→ **Extracted entries**
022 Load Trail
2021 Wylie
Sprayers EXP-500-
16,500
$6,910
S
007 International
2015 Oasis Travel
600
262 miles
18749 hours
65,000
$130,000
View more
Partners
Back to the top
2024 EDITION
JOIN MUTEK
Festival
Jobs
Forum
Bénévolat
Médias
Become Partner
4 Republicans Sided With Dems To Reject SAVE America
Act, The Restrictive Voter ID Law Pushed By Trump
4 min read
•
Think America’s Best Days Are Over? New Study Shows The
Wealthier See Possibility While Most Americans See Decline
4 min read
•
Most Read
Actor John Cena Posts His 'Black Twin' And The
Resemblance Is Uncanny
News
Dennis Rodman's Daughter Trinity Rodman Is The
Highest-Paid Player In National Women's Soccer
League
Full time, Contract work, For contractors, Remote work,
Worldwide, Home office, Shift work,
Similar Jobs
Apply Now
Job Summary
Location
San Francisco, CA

--

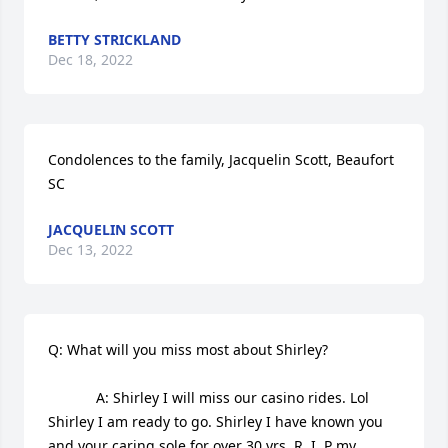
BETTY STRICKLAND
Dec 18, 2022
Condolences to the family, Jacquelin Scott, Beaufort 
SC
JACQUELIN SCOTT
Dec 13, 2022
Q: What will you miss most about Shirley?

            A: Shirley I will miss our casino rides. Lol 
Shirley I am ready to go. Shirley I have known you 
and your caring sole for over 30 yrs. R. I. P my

==

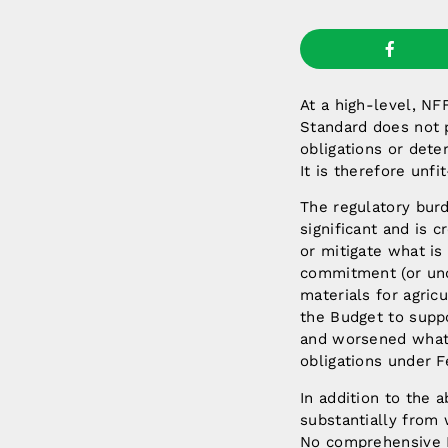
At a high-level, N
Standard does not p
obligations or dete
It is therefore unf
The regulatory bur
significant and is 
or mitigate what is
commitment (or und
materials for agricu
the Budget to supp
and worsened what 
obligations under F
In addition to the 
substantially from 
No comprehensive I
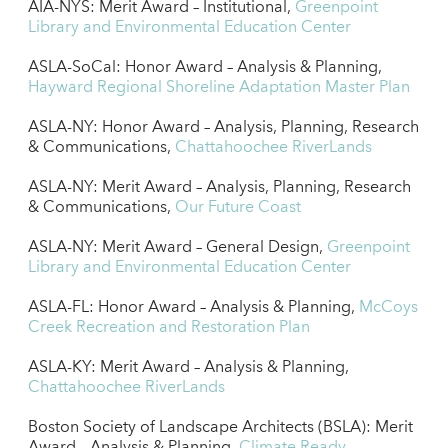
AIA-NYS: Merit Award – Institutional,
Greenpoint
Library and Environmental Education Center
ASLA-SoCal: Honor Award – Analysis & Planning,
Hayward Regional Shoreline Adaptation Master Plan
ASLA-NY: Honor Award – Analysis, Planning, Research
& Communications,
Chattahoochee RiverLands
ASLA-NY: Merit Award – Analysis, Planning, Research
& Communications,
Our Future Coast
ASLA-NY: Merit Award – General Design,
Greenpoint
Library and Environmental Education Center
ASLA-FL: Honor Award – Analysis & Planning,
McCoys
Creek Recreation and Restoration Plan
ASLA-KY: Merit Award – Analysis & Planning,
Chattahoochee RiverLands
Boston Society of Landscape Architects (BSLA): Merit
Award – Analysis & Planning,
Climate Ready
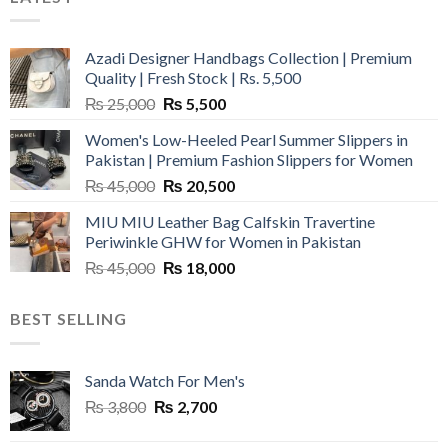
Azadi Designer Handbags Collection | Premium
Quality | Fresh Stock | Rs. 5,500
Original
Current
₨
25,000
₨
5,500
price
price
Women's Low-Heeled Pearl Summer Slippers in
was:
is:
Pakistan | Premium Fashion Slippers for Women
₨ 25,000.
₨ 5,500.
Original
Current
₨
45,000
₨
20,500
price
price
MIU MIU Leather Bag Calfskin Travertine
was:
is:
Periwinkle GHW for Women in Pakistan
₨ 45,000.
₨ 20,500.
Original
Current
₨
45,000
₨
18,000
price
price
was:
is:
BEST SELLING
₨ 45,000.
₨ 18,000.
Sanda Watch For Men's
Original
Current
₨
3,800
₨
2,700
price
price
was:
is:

→ **To do**
For the string "work", count the lines of the preceding listing in which it appears, and report the count alone.

→ **Exercise answer**
2